> TASK ITEM: Word for word, the data below must be repeated in full; no picture is to be included.

───

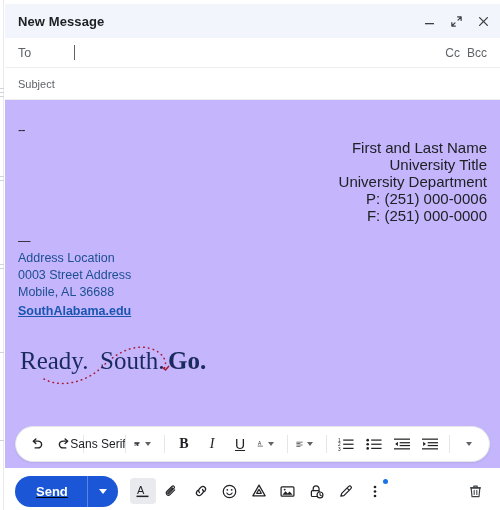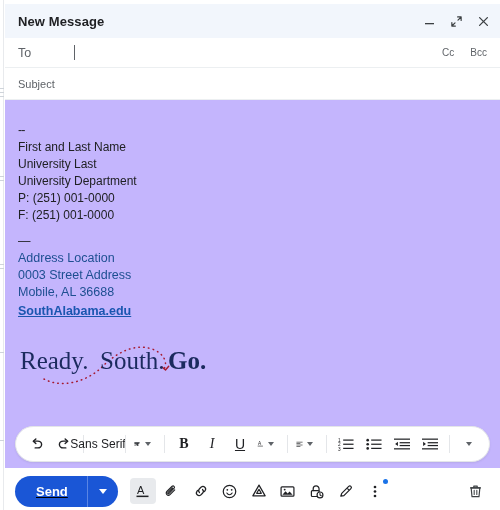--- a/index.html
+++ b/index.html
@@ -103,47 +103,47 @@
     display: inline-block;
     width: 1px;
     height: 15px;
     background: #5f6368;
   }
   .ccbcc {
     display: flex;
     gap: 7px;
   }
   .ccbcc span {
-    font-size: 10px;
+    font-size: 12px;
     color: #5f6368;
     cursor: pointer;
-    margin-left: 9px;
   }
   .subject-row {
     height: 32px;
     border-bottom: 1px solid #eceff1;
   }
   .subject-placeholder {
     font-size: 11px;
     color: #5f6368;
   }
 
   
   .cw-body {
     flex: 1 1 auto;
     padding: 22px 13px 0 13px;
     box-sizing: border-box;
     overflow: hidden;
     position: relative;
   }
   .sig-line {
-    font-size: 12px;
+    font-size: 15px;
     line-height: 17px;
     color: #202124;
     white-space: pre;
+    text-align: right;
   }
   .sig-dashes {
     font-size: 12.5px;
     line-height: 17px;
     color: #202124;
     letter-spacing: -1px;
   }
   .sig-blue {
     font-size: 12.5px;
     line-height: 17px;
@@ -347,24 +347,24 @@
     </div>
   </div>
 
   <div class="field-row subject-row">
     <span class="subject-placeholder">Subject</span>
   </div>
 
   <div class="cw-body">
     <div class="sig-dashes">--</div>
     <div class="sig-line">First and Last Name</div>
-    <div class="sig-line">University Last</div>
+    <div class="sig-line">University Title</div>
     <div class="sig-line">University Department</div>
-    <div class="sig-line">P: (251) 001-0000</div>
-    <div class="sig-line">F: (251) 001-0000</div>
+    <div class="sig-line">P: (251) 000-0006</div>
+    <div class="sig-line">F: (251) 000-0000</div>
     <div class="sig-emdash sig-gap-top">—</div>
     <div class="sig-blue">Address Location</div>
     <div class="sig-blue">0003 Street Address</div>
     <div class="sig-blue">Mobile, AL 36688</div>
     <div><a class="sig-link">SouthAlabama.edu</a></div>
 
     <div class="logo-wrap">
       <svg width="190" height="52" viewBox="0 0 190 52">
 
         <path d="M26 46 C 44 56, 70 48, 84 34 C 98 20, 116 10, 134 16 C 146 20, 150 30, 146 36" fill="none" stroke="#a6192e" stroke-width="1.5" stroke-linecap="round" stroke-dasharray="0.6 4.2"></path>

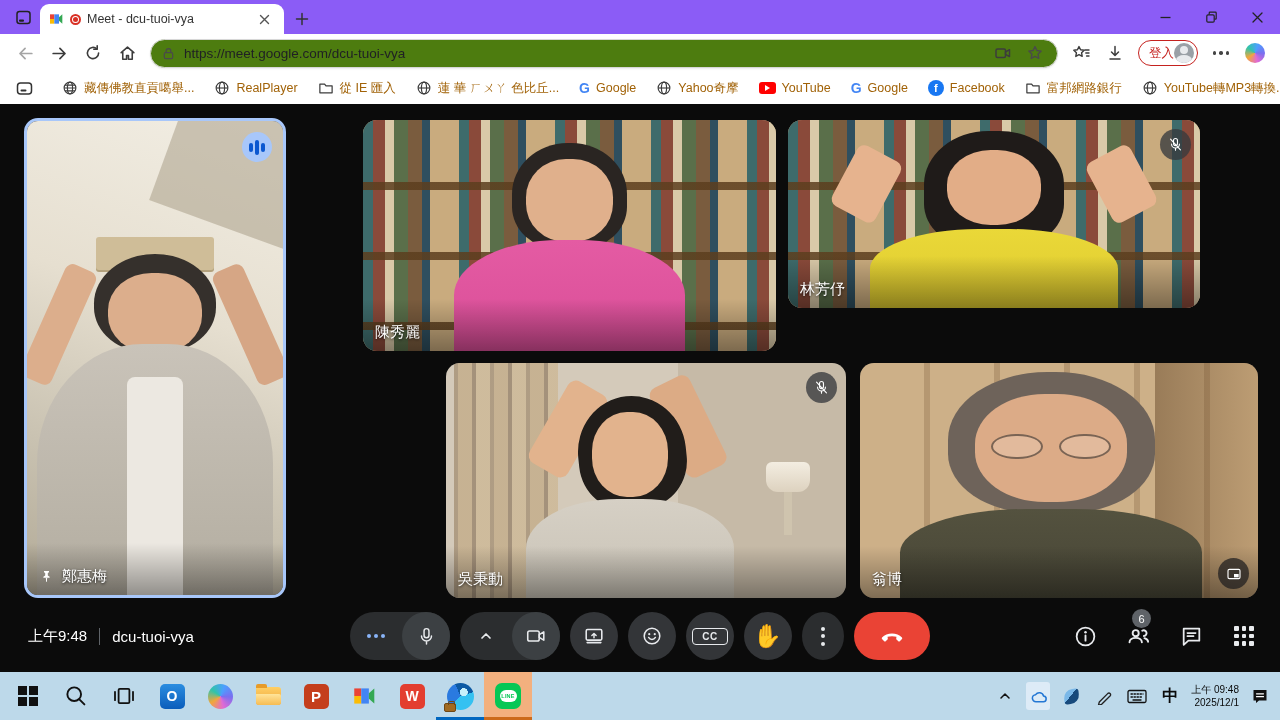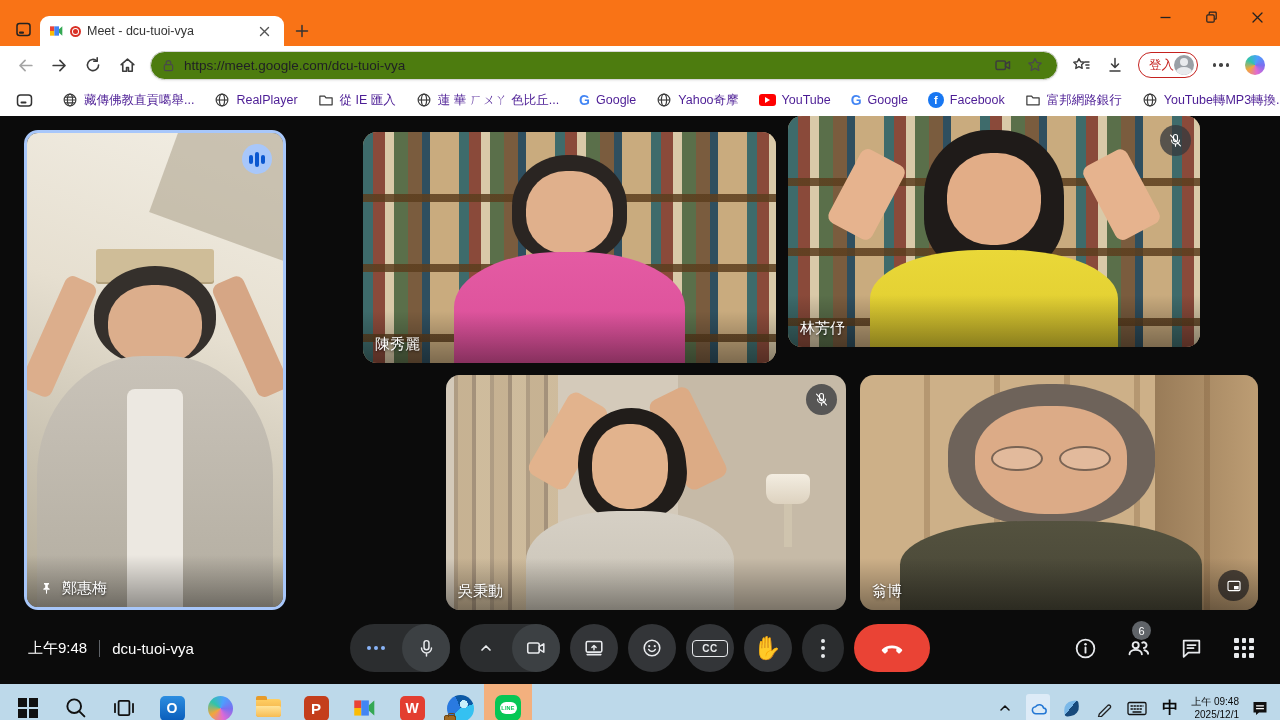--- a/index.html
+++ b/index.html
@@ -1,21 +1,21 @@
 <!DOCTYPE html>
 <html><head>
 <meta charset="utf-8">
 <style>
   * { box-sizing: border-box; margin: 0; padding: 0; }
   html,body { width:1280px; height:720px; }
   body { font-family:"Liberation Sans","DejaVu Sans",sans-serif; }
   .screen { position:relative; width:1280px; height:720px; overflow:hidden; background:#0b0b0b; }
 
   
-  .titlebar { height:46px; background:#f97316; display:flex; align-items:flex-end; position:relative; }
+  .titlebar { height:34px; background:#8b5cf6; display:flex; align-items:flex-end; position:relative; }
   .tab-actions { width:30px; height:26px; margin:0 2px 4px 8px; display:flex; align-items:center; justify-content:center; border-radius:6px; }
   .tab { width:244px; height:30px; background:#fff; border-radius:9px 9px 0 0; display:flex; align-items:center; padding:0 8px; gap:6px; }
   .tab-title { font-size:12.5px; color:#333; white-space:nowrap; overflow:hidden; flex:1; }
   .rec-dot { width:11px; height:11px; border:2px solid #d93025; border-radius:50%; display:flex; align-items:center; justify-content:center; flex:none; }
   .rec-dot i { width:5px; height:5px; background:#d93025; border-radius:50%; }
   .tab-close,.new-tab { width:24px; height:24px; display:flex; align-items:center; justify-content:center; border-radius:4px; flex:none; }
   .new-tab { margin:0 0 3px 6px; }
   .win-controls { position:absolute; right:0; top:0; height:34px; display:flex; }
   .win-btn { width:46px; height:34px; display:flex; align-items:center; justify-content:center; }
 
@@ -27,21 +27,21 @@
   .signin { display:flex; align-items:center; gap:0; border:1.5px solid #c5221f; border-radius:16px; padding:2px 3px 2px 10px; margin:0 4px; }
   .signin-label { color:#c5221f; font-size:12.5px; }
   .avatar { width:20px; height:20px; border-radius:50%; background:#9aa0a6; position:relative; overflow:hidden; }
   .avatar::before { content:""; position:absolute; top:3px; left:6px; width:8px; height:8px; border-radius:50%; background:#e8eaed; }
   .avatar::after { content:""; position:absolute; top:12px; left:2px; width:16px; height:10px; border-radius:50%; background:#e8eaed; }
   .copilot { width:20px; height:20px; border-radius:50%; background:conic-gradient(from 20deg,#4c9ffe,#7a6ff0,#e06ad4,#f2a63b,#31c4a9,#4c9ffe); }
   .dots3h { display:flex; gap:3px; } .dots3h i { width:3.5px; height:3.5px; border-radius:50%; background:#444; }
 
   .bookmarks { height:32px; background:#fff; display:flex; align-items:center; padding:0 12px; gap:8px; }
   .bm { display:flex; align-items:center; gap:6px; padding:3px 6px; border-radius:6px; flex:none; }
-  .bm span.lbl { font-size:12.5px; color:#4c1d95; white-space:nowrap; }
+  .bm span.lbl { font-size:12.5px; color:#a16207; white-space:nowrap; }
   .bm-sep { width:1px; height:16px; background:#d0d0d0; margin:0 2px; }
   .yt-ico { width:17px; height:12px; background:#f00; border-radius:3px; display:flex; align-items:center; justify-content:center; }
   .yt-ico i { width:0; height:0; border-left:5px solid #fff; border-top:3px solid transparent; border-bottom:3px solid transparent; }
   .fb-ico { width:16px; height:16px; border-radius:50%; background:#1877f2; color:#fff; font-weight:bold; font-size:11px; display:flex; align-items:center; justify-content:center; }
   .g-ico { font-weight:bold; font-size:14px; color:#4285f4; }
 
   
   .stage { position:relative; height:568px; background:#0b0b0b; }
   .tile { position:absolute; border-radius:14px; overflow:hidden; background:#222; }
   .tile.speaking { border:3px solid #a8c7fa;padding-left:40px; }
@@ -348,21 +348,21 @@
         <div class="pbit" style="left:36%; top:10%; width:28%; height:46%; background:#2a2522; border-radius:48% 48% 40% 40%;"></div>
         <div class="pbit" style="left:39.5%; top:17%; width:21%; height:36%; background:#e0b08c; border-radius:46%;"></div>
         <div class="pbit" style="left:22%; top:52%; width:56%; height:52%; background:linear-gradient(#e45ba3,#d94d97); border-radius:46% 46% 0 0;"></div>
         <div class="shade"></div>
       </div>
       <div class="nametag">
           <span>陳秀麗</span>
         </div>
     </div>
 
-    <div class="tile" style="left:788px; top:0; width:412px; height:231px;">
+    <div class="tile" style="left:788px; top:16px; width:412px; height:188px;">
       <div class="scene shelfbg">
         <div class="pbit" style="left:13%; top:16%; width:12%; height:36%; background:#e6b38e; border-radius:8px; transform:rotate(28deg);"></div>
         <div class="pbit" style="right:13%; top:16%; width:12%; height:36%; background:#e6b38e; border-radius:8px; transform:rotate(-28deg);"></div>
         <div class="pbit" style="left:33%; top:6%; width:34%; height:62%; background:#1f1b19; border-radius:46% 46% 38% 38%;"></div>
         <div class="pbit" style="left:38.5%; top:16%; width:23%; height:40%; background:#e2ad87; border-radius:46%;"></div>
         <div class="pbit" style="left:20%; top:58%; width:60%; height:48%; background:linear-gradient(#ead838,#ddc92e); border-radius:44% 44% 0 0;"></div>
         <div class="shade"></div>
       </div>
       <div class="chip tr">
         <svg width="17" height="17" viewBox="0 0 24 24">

───

> ANSWER TO THIS EXERCISE:
--- a/index.html
+++ b/index.html
@@ -103,47 +103,47 @@
     display: inline-block;
     width: 1px;
     height: 15px;
     background: #5f6368;
   }
   .ccbcc {
     display: flex;
     gap: 7px;
   }
   .ccbcc span {
-    font-size: 10px;
+    font-size: 12px;
     color: #5f6368;
     cursor: pointer;
-    margin-left: 9px;
   }
   .subject-row {
     height: 32px;
     border-bottom: 1px solid #eceff1;
   }
   .subject-placeholder {
     font-size: 11px;
     color: #5f6368;
   }
 
   
   .cw-body {
     flex: 1 1 auto;
     padding: 22px 13px 0 13px;
     box-sizing: border-box;
     overflow: hidden;
     position: relative;
   }
   .sig-line {
-    font-size: 12px;
+    font-size: 15px;
     line-height: 17px;
     color: #202124;
     white-space: pre;
+    text-align: right;
   }
   .sig-dashes {
     font-size: 12.5px;
     line-height: 17px;
     color: #202124;
     letter-spacing: -1px;
   }
   .sig-blue {
     font-size: 12.5px;
     line-height: 17px;
@@ -347,24 +347,24 @@
     </div>
   </div>
 
   <div class="field-row subject-row">
     <span class="subject-placeholder">Subject</span>
   </div>
 
   <div class="cw-body">
     <div class="sig-dashes">--</div>
     <div class="sig-line">First and Last Name</div>
-    <div class="sig-line">University Last</div>
+    <div class="sig-line">University Title</div>
     <div class="sig-line">University Department</div>
-    <div class="sig-line">P: (251) 001-0000</div>
-    <div class="sig-line">F: (251) 001-0000</div>
+    <div class="sig-line">P: (251) 000-0006</div>
+    <div class="sig-line">F: (251) 000-0000</div>
     <div class="sig-emdash sig-gap-top">—</div>
     <div class="sig-blue">Address Location</div>
     <div class="sig-blue">0003 Street Address</div>
     <div class="sig-blue">Mobile, AL 36688</div>
     <div><a class="sig-link">SouthAlabama.edu</a></div>
 
     <div class="logo-wrap">
       <svg width="190" height="52" viewBox="0 0 190 52">
 
         <path d="M26 46 C 44 56, 70 48, 84 34 C 98 20, 116 10, 134 16 C 146 20, 150 30, 146 36" fill="none" stroke="#a6192e" stroke-width="1.5" stroke-linecap="round" stroke-dasharray="0.6 4.2"></path>

--- a/index.html
+++ b/index.html
@@ -1,21 +1,21 @@
 <!DOCTYPE html>
 <html><head>
 <meta charset="utf-8">
 <style>
   * { box-sizing: border-box; margin: 0; padding: 0; }
   html,body { width:1280px; height:720px; }
   body { font-family:"Liberation Sans","DejaVu Sans",sans-serif; }
   .screen { position:relative; width:1280px; height:720px; overflow:hidden; background:#0b0b0b; }
 
   
-  .titlebar { height:46px; background:#f97316; display:flex; align-items:flex-end; position:relative; }
+  .titlebar { height:34px; background:#8b5cf6; display:flex; align-items:flex-end; position:relative; }
   .tab-actions { width:30px; height:26px; margin:0 2px 4px 8px; display:flex; align-items:center; justify-content:center; border-radius:6px; }
   .tab { width:244px; height:30px; background:#fff; border-radius:9px 9px 0 0; display:flex; align-items:center; padding:0 8px; gap:6px; }
   .tab-title { font-size:12.5px; color:#333; white-space:nowrap; overflow:hidden; flex:1; }
   .rec-dot { width:11px; height:11px; border:2px solid #d93025; border-radius:50%; display:flex; align-items:center; justify-content:center; flex:none; }
   .rec-dot i { width:5px; height:5px; background:#d93025; border-radius:50%; }
   .tab-close,.new-tab { width:24px; height:24px; display:flex; align-items:center; justify-content:center; border-radius:4px; flex:none; }
   .new-tab { margin:0 0 3px 6px; }
   .win-controls { position:absolute; right:0; top:0; height:34px; display:flex; }
   .win-btn { width:46px; height:34px; display:flex; align-items:center; justify-content:center; }
 
@@ -27,21 +27,21 @@
   .signin { display:flex; align-items:center; gap:0; border:1.5px solid #c5221f; border-radius:16px; padding:2px 3px 2px 10px; margin:0 4px; }
   .signin-label { color:#c5221f; font-size:12.5px; }
   .avatar { width:20px; height:20px; border-radius:50%; background:#9aa0a6; position:relative; overflow:hidden; }
   .avatar::before { content:""; position:absolute; top:3px; left:6px; width:8px; height:8px; border-radius:50%; background:#e8eaed; }
   .avatar::after { content:""; position:absolute; top:12px; left:2px; width:16px; height:10px; border-radius:50%; background:#e8eaed; }
   .copilot { width:20px; height:20px; border-radius:50%; background:conic-gradient(from 20deg,#4c9ffe,#7a6ff0,#e06ad4,#f2a63b,#31c4a9,#4c9ffe); }
   .dots3h { display:flex; gap:3px; } .dots3h i { width:3.5px; height:3.5px; border-radius:50%; background:#444; }
 
   .bookmarks { height:32px; background:#fff; display:flex; align-items:center; padding:0 12px; gap:8px; }
   .bm { display:flex; align-items:center; gap:6px; padding:3px 6px; border-radius:6px; flex:none; }
-  .bm span.lbl { font-size:12.5px; color:#4c1d95; white-space:nowrap; }
+  .bm span.lbl { font-size:12.5px; color:#a16207; white-space:nowrap; }
   .bm-sep { width:1px; height:16px; background:#d0d0d0; margin:0 2px; }
   .yt-ico { width:17px; height:12px; background:#f00; border-radius:3px; display:flex; align-items:center; justify-content:center; }
   .yt-ico i { width:0; height:0; border-left:5px solid #fff; border-top:3px solid transparent; border-bottom:3px solid transparent; }
   .fb-ico { width:16px; height:16px; border-radius:50%; background:#1877f2; color:#fff; font-weight:bold; font-size:11px; display:flex; align-items:center; justify-content:center; }
   .g-ico { font-weight:bold; font-size:14px; color:#4285f4; }
 
   
   .stage { position:relative; height:568px; background:#0b0b0b; }
   .tile { position:absolute; border-radius:14px; overflow:hidden; background:#222; }
   .tile.speaking { border:3px solid #a8c7fa;padding-left:40px; }
@@ -348,21 +348,21 @@
         <div class="pbit" style="left:36%; top:10%; width:28%; height:46%; background:#2a2522; border-radius:48% 48% 40% 40%;"></div>
         <div class="pbit" style="left:39.5%; top:17%; width:21%; height:36%; background:#e0b08c; border-radius:46%;"></div>
         <div class="pbit" style="left:22%; top:52%; width:56%; height:52%; background:linear-gradient(#e45ba3,#d94d97); border-radius:46% 46% 0 0;"></div>
         <div class="shade"></div>
       </div>
       <div class="nametag">
           <span>陳秀麗</span>
         </div>
     </div>
 
-    <div class="tile" style="left:788px; top:0; width:412px; height:231px;">
+    <div class="tile" style="left:788px; top:16px; width:412px; height:188px;">
       <div class="scene shelfbg">
         <div class="pbit" style="left:13%; top:16%; width:12%; height:36%; background:#e6b38e; border-radius:8px; transform:rotate(28deg);"></div>
         <div class="pbit" style="right:13%; top:16%; width:12%; height:36%; background:#e6b38e; border-radius:8px; transform:rotate(-28deg);"></div>
         <div class="pbit" style="left:33%; top:6%; width:34%; height:62%; background:#1f1b19; border-radius:46% 46% 38% 38%;"></div>
         <div class="pbit" style="left:38.5%; top:16%; width:23%; height:40%; background:#e2ad87; border-radius:46%;"></div>
         <div class="pbit" style="left:20%; top:58%; width:60%; height:48%; background:linear-gradient(#ead838,#ddc92e); border-radius:44% 44% 0 0;"></div>
         <div class="shade"></div>
       </div>
       <div class="chip tr">
         <svg width="17" height="17" viewBox="0 0 24 24">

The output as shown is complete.